With its nexus of high-powered publishers, broadcasters and advertising agencies, New York is often known as the “media capital of the world.” But New York City is also home to a parallel media universe made up of hundreds of ethnic and community publications that reach into nearly every neighborhood in the metropolis.
These community-based newspapers and websites often receive little recognition or support – and that’s something that CUNY’s Graduate School of Journalism aims to change, as it prepares to launch the its New York Community and Ethnic Media Center.
UNDER THE RADAR
“Mainstream media gets lots of attention, [but] these people are under the radar,” says Professor Sarah Bartlett, director of the Journalism School’s Urban Reporting Program. “We want to keep the playing field level.”
New York City has the largest ethnic press in the country. Its roughly 400 publications include 54 in Spanish, 7 in Chinese, and about a dozen in Bengali. Operating in a city in which 36% of residents are foreign-born and nearly half speak a language other than English at home, the ethnic press is able to develop a close bond with its readers that larger counterparts cannot match.
The Community and Ethnic Media Center will assist publications like these, which face similar technological and economic challenges to their larger mainstream counterparts, as journalism finds its way in an uncertain future. A major focus of CUNY’s Journalism School is finding the forms through which good journalism can have a sustainable future, and ethnic and community-based publications may be able to play an important role.
“We want to be the place for innovation for ethnic media,” says Project Director Garry Pierre-Pierre, a Pulitzer winning reporter formerly at the New York Times who founded the Brooklyn-based Haitian Times in 1999.
The Haitian Times circulates in central Brooklyn and southeast Queens. Its print run has dropped from a peak of 15,000 to 5,000, but it has built a growing online readership in other areas – South Florida, Boston, San Francisco – that are home to large numbers of Haitian immigrants.
The Center will help such publications navigate today’s changing media landscape. “I live and breathe this,” says Pierre-Pierre. “I know how to avoid dead ends so we can get down to the things that work.”
Blackandbrownnews.com, which covers stories and perspectives of interest to the black and Latino communities, could be an example of ethnic media’s future, and the role that the Community and Ethnic Media Center might play. Based on the internet since its inception in 2006, BBN has broken news stories that were later picked up by larger publications like The New York Times. BBN’s website was overdue for a redesign, but it lacked the resources to make this happen.

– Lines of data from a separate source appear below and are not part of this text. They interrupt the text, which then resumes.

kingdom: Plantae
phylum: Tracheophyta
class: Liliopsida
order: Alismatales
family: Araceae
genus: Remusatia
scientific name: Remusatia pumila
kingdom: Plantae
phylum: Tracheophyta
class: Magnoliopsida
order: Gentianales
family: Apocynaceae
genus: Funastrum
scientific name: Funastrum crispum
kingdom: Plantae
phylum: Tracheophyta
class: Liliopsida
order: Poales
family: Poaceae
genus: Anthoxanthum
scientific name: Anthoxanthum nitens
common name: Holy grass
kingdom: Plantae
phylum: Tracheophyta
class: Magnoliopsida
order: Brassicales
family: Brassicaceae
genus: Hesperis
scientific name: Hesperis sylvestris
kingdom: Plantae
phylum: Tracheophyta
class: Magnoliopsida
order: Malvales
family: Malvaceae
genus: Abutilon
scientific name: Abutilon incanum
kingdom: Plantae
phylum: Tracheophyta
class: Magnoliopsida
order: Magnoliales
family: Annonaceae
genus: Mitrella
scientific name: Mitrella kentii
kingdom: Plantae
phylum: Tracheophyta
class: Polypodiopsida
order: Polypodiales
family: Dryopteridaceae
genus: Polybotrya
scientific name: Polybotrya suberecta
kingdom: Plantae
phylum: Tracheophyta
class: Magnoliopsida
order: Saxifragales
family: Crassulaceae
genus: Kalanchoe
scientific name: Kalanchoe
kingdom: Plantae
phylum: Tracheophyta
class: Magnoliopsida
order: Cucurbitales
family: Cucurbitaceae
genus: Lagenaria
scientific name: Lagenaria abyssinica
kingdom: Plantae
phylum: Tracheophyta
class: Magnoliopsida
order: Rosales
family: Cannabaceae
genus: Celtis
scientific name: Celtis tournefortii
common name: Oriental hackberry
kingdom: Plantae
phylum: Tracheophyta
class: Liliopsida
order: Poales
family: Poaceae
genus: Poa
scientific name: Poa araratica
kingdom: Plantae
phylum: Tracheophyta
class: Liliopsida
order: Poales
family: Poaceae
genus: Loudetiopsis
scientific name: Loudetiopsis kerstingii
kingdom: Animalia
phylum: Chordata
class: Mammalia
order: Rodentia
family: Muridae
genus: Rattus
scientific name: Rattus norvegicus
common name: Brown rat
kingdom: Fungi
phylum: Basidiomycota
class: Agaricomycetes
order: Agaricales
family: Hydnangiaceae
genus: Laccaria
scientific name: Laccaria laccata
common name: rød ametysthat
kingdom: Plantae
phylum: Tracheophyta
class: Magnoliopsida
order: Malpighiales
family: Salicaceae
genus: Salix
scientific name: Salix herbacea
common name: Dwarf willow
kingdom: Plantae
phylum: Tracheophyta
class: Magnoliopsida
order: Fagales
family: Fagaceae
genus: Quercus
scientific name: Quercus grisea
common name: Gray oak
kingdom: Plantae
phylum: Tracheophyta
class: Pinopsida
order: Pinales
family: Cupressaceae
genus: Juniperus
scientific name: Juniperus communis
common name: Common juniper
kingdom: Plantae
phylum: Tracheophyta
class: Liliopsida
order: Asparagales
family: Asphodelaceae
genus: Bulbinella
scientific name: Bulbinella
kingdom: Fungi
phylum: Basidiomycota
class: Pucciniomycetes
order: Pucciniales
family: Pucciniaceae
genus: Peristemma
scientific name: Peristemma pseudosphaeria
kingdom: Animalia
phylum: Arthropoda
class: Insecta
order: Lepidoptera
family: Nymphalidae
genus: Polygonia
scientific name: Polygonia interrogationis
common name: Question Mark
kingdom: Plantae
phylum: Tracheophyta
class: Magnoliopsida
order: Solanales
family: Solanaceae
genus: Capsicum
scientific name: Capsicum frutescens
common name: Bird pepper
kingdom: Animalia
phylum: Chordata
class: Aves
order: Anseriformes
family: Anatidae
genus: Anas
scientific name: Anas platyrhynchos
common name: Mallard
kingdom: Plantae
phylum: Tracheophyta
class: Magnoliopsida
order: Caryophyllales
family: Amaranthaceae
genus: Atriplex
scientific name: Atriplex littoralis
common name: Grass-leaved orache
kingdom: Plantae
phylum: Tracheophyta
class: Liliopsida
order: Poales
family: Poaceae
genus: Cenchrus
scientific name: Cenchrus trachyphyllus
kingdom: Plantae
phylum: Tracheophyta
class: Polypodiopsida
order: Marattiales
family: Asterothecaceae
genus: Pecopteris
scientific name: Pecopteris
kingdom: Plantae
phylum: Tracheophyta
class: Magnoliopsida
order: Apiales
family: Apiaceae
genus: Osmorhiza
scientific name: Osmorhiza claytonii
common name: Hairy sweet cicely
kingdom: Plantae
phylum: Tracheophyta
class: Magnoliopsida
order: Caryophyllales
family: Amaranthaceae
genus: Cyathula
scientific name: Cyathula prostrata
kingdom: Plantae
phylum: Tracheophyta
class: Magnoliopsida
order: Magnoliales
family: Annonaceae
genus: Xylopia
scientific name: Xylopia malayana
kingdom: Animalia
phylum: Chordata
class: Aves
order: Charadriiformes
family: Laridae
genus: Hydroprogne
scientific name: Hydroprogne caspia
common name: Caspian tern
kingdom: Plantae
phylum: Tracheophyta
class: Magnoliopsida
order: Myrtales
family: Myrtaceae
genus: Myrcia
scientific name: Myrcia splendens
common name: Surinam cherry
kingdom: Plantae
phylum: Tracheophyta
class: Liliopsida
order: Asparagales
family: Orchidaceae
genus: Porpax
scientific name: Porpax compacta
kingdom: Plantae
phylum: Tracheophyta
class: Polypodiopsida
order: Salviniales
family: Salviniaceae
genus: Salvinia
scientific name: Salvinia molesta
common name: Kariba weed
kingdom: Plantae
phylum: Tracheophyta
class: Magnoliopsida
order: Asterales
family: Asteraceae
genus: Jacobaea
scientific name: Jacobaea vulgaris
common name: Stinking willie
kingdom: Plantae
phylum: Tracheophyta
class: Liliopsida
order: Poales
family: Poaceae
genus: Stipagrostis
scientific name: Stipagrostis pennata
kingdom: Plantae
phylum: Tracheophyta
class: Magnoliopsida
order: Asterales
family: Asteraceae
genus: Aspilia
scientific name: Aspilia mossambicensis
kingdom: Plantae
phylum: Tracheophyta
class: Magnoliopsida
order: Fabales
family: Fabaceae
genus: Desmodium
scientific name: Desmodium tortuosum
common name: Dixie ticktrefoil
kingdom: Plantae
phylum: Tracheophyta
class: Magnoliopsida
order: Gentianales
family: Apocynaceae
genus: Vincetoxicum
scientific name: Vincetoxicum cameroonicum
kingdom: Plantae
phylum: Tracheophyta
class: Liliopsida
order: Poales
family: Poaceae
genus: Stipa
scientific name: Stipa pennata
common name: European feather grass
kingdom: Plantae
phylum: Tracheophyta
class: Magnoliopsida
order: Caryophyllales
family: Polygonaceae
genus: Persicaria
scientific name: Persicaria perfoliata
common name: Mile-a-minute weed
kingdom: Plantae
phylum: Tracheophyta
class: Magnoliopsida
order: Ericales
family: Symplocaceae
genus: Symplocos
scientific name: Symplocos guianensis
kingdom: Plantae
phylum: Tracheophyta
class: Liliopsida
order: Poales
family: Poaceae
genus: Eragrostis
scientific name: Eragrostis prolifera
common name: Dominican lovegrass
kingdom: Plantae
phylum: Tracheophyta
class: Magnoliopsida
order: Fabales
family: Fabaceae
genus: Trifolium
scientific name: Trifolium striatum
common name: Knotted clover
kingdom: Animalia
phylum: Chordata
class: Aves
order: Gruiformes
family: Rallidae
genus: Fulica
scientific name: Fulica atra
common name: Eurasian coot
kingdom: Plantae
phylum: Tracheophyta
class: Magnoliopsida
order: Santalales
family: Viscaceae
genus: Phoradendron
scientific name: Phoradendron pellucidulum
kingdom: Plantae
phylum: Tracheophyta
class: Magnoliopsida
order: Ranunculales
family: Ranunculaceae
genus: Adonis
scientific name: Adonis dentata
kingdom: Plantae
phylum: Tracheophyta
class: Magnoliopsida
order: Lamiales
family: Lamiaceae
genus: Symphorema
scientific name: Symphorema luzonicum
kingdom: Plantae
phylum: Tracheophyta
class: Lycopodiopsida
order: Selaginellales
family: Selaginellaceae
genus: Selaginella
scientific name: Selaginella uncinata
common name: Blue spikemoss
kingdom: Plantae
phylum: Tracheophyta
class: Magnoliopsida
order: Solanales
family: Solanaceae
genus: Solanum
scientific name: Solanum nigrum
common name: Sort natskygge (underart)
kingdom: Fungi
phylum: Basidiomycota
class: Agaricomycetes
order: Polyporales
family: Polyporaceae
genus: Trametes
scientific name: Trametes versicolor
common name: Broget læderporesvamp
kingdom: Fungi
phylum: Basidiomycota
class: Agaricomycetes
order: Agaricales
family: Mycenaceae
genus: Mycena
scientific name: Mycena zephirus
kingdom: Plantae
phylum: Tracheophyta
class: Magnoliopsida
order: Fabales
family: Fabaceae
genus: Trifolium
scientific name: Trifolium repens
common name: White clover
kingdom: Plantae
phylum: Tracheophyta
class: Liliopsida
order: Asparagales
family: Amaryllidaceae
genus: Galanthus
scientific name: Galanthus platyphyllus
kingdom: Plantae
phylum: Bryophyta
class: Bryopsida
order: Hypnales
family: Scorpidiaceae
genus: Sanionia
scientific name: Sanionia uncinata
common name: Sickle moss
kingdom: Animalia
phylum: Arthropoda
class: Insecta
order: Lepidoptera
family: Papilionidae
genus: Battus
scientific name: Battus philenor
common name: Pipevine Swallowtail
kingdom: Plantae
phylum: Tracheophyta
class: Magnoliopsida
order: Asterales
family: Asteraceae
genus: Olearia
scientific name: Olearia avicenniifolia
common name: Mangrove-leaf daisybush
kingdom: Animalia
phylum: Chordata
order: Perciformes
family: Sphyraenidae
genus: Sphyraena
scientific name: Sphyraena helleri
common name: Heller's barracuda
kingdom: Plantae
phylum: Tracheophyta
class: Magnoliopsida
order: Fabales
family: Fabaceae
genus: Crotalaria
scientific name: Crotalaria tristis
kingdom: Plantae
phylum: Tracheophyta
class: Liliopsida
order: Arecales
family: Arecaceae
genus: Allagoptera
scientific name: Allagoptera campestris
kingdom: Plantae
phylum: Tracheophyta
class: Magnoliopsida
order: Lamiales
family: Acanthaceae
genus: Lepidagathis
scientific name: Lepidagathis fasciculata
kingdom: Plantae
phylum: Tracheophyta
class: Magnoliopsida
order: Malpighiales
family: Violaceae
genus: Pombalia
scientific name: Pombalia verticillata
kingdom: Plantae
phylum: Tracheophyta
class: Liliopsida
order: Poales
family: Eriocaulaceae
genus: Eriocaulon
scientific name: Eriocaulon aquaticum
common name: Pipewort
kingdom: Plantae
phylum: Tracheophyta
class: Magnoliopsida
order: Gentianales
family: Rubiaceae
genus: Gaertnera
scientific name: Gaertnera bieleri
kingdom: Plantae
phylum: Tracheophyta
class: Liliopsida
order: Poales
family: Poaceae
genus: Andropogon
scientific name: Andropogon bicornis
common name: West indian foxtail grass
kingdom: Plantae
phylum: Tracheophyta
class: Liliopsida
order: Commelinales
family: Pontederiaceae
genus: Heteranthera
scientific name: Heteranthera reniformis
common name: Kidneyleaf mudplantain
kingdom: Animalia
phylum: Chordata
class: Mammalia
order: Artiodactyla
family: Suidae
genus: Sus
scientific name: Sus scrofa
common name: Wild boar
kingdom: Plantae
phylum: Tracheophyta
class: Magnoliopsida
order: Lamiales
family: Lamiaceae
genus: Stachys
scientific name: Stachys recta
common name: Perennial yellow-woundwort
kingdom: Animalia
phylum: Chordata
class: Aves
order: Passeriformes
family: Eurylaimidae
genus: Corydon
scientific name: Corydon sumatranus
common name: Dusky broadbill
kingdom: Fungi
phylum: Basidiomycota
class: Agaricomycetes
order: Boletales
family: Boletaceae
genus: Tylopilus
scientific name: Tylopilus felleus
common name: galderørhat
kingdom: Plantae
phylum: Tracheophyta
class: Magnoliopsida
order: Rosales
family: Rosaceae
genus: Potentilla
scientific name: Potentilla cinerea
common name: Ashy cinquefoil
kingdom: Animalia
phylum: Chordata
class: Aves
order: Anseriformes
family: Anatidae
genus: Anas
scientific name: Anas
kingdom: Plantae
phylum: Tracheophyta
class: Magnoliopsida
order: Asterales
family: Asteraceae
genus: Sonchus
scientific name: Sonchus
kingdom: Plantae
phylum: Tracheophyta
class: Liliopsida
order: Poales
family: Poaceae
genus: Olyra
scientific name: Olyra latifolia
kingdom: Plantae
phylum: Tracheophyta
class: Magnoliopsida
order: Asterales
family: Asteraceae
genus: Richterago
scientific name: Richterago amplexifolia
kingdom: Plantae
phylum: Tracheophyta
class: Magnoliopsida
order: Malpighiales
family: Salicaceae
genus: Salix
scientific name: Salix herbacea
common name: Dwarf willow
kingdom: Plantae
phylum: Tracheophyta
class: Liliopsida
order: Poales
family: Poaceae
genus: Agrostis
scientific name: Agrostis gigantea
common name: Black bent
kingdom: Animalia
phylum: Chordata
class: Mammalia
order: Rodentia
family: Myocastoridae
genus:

Now, with support from a Journalism School student, BBN is looking forward to the launch of a new website this fall. Its founder and managing editor, Sharon Toomer, who has previously been a CNN producer and communications coordinator for the PSC, has attended J-School training on sustainability models, multimedia production and social media strategies. “We entered 2011 not sure how we could continue,” she told Clarion. “Now we see endless possibilities for how BBN can better serve NYC.”
Bartlett says she expects funding to be in place to formally open the Center in 2012. Meanwhile, the Journalism School is moving rapidly to assemble various parts of the project.
VOICES
This summer it acquired Voices That Must Be Heard (since renamed Voices of New York), a weekly electronic newsletter established by the New York Community Media Alliance (NYCMA), which aggregates and translates work from the city’s ethnic and community papers. Voices will become a 24/7 website and the Journalism School will provide its members with training in production of videos, podcasts, and photo slideshows for the web.
Other projects in the works include recruiting more translators in a wider range of languages; providing advice on market research; launching an internet radio station; and helping publications deliver content via mobile phones.
Fifteen percent of CUNY Journalism School students intern with community and ethnic papers, and 40% of its graduates are people of color and/or first generation immigrants. “The newsrooms in this city will become more diverse,” says Pierre-Pierre, and the Community and Ethnic Media Center will play a role in that process.
Using New York City as a laboratory, the Center will experiment with how to help community and ethnic media strengthen and grow. Pierre-Pierre and Bartlett hope eventually to replicate the Center’s successes in other cities. For now, much work remains to be done here in New York.
“We’re moving in the right direction,” says Bartlett, “but it’s going to take time.”